Yesterday I learned that one of those functions had started crashing in certain situations. And I stared at the code for hours and didn't see anything wrong with the logic - the code looked like it should do exactly what it was supposed to do. And it was! But it wasn't. For some reason, in release mode, with full optimizations turned on and with a certain data size, a pointer was going crazy and running off into the woods, where it encountered an angry wizard who killed the process dead.

Then I looked under a rock I found on the internet and learned something!

When you write in-line assembly with Microsoft's C/C++ compiler, you don't have to worry much about the contents of most of the common CPU registers when entering or leaving your _asm{...} blocks. The registers are almost like local variables. You can put anything you want in them and the compiler doesn't care and it will clean up after you. But when you move your ASM to an external (non-inline) function and use the MASM compiler (aka the 'assembler'), you are expected to behave as a responsible adult. You are supposed to give the assembler a list of all the registers you are going to use. You are supposed to do that so that the compiler can then coordinate its own register usage with yours - so that you don't interfere on each other. You're supposed to tell it; the ASM compiler doesn't actually care one way or another - want to ride your bike without a seat? ASM doesn't give a crap. Go ahead. Checking that you've done this would be easy, but the assembler doesn't bother. And if you don't tell the compiler that you're using a given register - EAX for example - it will assume EAX is available for other uses and that it doesn't have to worry about you meddling with EAX. But then if you do meddle with EAX in your function, and the compiler was using EAX to hold a pointer, and your program comes out of your function but now that pointer has gone crazy and run off into the woods where the angry wizard lives... well, your program is going to get killed.

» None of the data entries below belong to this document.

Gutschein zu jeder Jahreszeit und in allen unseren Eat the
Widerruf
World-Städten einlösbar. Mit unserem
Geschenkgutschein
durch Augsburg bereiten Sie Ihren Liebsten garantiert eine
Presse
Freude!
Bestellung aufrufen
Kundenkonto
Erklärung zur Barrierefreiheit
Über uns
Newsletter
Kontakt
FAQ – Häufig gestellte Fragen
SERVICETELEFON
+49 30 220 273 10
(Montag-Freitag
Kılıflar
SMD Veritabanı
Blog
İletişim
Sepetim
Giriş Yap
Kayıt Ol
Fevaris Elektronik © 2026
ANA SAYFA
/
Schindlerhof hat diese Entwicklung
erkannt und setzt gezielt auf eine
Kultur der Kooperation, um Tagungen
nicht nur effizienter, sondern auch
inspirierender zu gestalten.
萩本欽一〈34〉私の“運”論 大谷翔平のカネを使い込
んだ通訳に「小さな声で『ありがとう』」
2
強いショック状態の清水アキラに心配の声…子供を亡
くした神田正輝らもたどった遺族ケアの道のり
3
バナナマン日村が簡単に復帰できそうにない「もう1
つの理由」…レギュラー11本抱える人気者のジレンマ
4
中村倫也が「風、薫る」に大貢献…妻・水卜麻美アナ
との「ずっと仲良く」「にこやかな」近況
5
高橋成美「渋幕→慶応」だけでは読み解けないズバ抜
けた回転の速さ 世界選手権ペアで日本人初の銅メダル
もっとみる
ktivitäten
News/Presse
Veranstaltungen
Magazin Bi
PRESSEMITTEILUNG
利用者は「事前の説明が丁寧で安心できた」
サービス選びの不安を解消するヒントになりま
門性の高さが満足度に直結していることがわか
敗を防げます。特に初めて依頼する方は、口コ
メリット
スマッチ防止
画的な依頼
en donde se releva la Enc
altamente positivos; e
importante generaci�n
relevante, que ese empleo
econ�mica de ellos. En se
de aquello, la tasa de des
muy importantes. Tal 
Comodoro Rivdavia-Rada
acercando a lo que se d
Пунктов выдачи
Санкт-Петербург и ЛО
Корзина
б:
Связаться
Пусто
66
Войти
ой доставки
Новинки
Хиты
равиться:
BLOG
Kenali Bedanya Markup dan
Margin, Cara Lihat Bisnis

Or maybe it won't! Maybe three years of new revisions will go by and never once will the compiler decide it cares about EAX when calling your function. It will be using EBX or EDX or whatever to hold that one pointer. But then one day (yesterday, in my case) it will decide to use EAX... and you won't know it until you hear the ZAP! of the angry wizard's staff flicking your program out of existence.

And that's why one should avoid assembly whenever possible.

5 thoughts on “ZAP [eax], [mm1]

  1. Rob Caldecott

    I love these posts.

    I haven’t written a line of assembler in over 20 years thank god.

    I once wrote a replacement UK keyboard driver to fix a serial port interrupt issue which was loaded as a DOS TSR. 1989 I think. That was my crowning achievement when it comes to asm. Back then Borland tools were king.

  2. cleek Post author

    ya can’t beat MMX when it comes to doing the same simple thing to a zillion bytes. being able to do 8 parallel adds (or subs or AND, OR, etc) is just awesome. SSE2 lets you do 16 parallel 8-bit ops, but the memory alignment requirements are a killer. either way, it’s such a crazy world down at that level. you have to worry about instruction pipelining and cache usage and all kinds of stuff that no C++ programmer should ever have to even hear about. that’s why i haven’t written any new ASM in years… and the stuff i claim that did write i probably modified from something i found on CodeProject.

    but ASM on my C64 in 1983? that was fun!

    and i did some VAX assembly in college… it’s so high-level that it has a string output function built in.

  3. John Weiss

    Assembly? Gods how I hated it. C was a revelation.

    As an aside, I knew a guy who was *very good* at it: he was a lead programmer for IBM and one of the most peculiar people I’ve ever met. He was the archetypical ‘geek’: he could hardly construct a sentence in English conversation. Coincidence?